__ABOUT THIS TASK__.
Format the lines of the records from the one containing "This document pairs" through the one containing "0.009244, 0.992708, 0.006369]]", both included, as a numbered list with blank lines omitted. List only those lines.

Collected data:
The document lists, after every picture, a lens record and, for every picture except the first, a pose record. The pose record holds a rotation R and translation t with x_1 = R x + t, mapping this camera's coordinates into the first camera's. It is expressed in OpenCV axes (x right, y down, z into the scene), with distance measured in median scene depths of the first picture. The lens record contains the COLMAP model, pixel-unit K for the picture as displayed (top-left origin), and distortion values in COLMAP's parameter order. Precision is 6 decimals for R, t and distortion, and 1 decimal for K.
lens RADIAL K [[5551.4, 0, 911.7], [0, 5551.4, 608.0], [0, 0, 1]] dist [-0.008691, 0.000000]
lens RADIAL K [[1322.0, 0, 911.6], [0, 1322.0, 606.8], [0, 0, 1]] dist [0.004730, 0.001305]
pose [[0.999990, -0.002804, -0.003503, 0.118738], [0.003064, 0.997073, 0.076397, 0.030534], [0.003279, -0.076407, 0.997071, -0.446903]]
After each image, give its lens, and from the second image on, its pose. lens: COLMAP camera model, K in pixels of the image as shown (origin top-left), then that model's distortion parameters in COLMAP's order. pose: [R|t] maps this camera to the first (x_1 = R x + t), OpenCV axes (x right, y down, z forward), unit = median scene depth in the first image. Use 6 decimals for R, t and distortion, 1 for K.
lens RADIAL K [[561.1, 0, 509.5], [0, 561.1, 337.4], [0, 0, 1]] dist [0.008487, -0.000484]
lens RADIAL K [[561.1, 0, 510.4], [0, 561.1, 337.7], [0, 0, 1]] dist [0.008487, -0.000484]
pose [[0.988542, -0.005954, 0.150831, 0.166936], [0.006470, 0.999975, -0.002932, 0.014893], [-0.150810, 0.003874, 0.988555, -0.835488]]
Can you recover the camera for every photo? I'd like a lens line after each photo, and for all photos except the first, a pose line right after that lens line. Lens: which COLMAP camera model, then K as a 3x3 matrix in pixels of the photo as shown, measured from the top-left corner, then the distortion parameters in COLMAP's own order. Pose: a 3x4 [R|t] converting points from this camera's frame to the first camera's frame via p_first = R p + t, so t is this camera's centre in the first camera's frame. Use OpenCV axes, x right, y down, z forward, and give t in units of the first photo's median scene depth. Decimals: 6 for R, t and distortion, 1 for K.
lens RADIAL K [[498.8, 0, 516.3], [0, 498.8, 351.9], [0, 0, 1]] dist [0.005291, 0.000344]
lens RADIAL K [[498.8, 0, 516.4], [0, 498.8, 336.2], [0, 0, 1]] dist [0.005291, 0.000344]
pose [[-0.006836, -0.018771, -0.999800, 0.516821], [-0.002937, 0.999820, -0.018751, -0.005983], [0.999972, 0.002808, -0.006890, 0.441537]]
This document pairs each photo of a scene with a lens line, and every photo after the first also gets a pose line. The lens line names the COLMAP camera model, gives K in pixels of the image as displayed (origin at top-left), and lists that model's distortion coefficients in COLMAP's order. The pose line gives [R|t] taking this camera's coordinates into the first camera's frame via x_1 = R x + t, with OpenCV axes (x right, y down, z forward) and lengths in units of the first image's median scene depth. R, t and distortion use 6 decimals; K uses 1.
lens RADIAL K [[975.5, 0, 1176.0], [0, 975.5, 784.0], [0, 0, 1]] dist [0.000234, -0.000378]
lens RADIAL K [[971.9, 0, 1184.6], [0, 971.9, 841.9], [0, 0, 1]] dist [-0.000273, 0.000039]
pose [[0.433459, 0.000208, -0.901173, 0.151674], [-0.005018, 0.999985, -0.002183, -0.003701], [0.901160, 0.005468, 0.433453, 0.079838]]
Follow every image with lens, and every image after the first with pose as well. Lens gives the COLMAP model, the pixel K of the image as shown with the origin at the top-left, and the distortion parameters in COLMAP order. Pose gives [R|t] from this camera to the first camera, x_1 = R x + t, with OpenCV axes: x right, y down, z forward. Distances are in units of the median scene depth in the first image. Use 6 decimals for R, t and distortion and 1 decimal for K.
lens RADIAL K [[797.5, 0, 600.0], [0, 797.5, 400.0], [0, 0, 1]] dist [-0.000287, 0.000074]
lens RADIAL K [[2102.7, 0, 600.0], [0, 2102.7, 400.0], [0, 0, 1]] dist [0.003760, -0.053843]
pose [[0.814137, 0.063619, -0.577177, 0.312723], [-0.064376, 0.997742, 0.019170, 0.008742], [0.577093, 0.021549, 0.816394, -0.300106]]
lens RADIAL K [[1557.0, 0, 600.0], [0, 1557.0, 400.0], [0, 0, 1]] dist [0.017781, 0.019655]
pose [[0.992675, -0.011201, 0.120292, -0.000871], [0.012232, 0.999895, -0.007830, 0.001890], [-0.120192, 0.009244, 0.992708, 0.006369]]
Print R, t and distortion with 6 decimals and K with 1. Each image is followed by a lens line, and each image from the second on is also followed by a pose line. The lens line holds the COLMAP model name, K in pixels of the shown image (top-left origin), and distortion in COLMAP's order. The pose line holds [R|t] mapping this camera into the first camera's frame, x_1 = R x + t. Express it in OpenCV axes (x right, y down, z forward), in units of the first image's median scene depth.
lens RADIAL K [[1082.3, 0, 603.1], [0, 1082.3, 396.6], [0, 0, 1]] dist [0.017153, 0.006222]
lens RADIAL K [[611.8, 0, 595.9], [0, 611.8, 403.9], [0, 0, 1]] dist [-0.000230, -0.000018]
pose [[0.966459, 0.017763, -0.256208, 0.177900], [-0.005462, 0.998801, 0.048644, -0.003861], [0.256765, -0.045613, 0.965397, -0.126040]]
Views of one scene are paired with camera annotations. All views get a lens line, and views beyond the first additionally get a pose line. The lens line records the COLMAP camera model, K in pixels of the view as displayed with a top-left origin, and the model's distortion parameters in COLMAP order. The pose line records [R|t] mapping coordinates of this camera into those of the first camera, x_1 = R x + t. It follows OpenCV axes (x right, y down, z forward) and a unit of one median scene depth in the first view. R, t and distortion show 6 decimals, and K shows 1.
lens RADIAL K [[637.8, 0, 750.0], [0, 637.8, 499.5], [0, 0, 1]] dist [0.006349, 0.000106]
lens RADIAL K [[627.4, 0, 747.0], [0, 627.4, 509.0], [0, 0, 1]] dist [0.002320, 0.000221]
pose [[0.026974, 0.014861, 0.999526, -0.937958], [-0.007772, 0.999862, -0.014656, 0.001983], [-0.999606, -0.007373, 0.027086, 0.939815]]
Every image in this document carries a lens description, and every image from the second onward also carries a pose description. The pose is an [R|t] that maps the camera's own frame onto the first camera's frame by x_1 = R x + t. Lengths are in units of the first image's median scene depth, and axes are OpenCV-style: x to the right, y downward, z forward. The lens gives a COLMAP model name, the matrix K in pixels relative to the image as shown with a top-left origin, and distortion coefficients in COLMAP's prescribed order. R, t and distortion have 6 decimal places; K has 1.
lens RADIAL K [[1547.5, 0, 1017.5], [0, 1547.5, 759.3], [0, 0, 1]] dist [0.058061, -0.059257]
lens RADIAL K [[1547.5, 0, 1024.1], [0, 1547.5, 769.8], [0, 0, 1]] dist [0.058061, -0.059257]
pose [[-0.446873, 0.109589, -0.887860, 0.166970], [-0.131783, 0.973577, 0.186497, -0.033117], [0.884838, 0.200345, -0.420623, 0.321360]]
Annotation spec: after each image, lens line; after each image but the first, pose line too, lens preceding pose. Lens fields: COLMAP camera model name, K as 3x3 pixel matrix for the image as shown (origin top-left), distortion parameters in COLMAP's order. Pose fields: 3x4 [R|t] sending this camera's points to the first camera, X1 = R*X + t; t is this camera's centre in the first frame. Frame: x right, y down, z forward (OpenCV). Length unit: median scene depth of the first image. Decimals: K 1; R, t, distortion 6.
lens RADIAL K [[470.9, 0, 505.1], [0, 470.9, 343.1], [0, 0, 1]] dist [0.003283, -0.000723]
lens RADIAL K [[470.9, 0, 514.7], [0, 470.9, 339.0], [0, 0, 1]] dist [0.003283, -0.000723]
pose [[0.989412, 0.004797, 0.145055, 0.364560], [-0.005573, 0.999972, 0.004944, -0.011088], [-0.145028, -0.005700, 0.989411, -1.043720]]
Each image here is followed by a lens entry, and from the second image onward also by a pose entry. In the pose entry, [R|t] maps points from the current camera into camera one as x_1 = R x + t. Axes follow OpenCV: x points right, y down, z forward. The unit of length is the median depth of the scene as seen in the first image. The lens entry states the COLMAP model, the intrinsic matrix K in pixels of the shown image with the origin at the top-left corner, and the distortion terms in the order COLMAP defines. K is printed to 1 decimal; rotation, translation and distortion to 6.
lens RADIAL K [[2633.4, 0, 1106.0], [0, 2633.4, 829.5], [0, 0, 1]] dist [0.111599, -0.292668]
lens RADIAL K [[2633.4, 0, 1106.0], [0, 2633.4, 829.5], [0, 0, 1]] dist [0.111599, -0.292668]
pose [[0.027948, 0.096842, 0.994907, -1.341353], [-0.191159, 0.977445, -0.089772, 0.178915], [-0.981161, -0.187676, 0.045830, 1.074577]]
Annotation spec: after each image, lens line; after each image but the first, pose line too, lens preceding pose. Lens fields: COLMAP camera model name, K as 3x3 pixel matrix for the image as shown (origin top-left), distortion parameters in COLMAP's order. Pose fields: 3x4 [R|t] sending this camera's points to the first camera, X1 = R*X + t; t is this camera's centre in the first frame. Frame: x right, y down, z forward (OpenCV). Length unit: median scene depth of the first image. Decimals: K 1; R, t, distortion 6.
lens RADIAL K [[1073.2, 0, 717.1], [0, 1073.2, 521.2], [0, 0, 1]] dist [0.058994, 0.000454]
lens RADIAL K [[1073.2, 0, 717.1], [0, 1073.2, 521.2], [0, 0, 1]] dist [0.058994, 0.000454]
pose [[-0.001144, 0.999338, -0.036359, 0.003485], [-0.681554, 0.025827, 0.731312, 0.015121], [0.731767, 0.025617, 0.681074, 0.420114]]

__EXERCISE SOLUTION__.
1. This document pairs each photo of a scene with a lens line, and every photo after the first also gets a pose line. The lens line names the COLMAP camera model, gives K in pixels of the image as displayed (origin at top-left), and lists that model's distortion coefficients in COLMAP's order. The pose line gives [R|t] taking this camera's coordinates into the first camera's frame via x_1 = R x + t, with OpenCV axes (x right, y down, z forward) and lengths in units of the first image's median scene depth. R, t and distortion use 6 decimals; K uses 1.
2. lens RADIAL K [[975.5, 0, 1176.0], [0, 975.5, 784.0], [0, 0, 1]] dist [0.000234, -0.000378]
3. lens RADIAL K [[971.9, 0, 1184.6], [0, 971.9, 841.9], [0, 0, 1]] dist [-0.000273, 0.000039]
4. pose [[0.433459, 0.000208, -0.901173, 0.151674], [-0.005018, 0.999985, -0.002183, -0.003701], [0.901160, 0.005468, 0.433453, 0.079838]]
5. Follow every image with lens, and every image after the first with pose as well. Lens gives the COLMAP model, the pixel K of the image as shown with the origin at the top-left, and the distortion parameters in COLMAP order. Pose gives [R|t] from this camera to the first camera, x_1 = R x + t, with OpenCV axes: x right, y down, z forward. Distances are in units of the median scene depth in the first image. Use 6 decimals for R, t and distortion and 1 decimal for K.
6. lens RADIAL K [[797.5, 0, 600.0], [0, 797.5, 400.0], [0, 0, 1]] dist [-0.000287, 0.000074]
7. lens RADIAL K [[2102.7, 0, 600.0], [0, 2102.7, 400.0], [0, 0, 1]] dist [0.003760, -0.053843]
8. pose [[0.814137, 0.063619, -0.577177, 0.312723], [-0.064376, 0.997742, 0.019170, 0.008742], [0.577093, 0.021549, 0.816394, -0.300106]]
9. lens RADIAL K [[1557.0, 0, 600.0], [0, 1557.0, 400.0], [0, 0, 1]] dist [0.017781, 0.019655]
10. pose [[0.992675, -0.011201, 0.120292, -0.000871], [0.012232, 0.999895, -0.007830, 0.001890], [-0.120192, 0.009244, 0.992708, 0.006369]]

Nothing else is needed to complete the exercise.